# Betta tried to eat my guppy



## Bettafeathers (Apr 12, 2012)

:shock:

So my halfmoon betta and two guppies have been getting along absolutely splendidly for the past almost five months. Today I come home, and my guppy is without a tail and huddled on the aquarium floor! Poor little guy is a mess. I scooped him out into a small cup...but I don't know if he'll make it :-(

Is there anything I can do to help him as much as I can? Or should I just leave him be?

*scolding* BAD BETTA! 

(and yes, I realise this was a risky choice to put those two together, but they were watched very closely for quite some time with no issues. Betta was housed in a community tank before I bought him)


----------



## BeckyFish97 (Apr 9, 2012)

The first thing I would say is treat your guppy for fin damage, the other thing I would say is get the other one out A.S.A.P, or put in a divider.


----------



## Bettafeathers (Apr 12, 2012)

I got to the poor guy too late...I think he just passed  . I feel terrible...

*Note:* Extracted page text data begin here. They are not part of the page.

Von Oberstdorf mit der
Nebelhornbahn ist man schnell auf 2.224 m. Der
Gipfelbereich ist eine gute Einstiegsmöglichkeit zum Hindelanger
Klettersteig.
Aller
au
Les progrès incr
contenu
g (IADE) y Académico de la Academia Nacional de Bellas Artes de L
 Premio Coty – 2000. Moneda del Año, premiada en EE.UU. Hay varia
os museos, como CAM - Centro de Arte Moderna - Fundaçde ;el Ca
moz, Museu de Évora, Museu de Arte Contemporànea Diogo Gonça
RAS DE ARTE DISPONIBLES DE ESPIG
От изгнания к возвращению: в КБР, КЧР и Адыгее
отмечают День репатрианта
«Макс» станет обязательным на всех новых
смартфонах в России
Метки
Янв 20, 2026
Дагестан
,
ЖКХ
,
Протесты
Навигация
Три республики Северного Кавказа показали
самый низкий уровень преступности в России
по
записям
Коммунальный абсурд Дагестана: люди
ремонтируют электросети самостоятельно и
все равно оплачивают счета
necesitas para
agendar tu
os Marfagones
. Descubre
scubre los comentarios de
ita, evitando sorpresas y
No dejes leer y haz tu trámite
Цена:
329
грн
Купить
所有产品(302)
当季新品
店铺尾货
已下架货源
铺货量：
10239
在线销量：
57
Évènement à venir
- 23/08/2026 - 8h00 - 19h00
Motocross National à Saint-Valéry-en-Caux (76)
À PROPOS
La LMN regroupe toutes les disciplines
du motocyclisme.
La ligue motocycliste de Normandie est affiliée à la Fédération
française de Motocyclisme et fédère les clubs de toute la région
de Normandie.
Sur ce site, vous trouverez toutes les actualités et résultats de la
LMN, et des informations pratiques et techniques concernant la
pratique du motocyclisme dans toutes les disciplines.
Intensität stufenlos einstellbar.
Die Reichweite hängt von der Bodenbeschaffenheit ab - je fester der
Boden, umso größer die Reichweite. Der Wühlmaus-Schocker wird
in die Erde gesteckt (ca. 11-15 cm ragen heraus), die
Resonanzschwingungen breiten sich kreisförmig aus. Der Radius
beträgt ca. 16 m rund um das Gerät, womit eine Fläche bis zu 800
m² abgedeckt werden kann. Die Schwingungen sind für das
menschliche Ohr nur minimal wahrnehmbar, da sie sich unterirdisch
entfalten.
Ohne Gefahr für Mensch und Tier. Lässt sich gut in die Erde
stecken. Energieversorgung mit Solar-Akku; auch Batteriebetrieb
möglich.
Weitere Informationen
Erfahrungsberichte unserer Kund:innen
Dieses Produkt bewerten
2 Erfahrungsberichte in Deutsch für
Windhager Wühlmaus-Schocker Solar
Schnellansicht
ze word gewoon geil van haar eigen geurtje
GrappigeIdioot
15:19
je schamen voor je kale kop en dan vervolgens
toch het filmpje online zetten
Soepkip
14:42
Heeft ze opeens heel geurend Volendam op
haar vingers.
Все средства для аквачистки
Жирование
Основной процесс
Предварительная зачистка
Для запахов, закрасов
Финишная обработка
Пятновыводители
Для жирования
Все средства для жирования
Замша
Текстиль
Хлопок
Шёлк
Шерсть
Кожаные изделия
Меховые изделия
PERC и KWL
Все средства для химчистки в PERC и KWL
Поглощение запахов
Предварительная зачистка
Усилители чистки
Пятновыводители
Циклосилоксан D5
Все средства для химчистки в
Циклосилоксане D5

I have a small one gallon I can put either of them in until I have another solution to this.


----------



## Olympia (Aug 25, 2011)

Yea, sometimes they lash out even after being fine for a while.
I'd probably find a larger container for the guppy and treat for rot.. 
How large is the tank?
Your two options are adding a ton of plant cover (think a female betta sorority) to reduce chances of aggression, or just separate the betta.
It's happened once, it will pretty likely happen again.

edit: I'm sorry the guppy died.. I'd probably put the betta in the one gallon for now.
You're going to have to buy the guppy a friend as they get lonely..


----------



## Bettafeathers (Apr 12, 2012)

Thanks, I'd read that they sometimes act out for no reason. I'd hoped that wouldn't happen, but apparently I didn't get lucky. I feel bad that I hadn't gotten to him soon, but it probably wouldn't have made a difference. He was a mess. 
I'll get the small tank prepped and work on my mom to let me get another small tank for the betta. She hates the idea of another tank and I hate the idea of putting him back in the 1 gal; he shredded his fins when I kept him there the first time. But that beats the heck out of letting him kill my other little guppy. 

I'll try to get out and purchase a couple more guppy friends for the survivor of the Jaws attack.


----------



## Bombalurina (Oct 10, 2011)

That's the trouble with bettas - they are such unpredictable fish. 

Poor guppylet.


----------



## Bettafeathers (Apr 12, 2012)

Very unpredictable...its too bad..

I got a couple of black moscow guppies for my little loner guppy. I plopped the bag into the tank to see if the betta would do anything/care. He lost his marbles. So out he came, into the one gallon. Looks like this is going to be a guppy tank. Ah well, at least they're cute!!


----------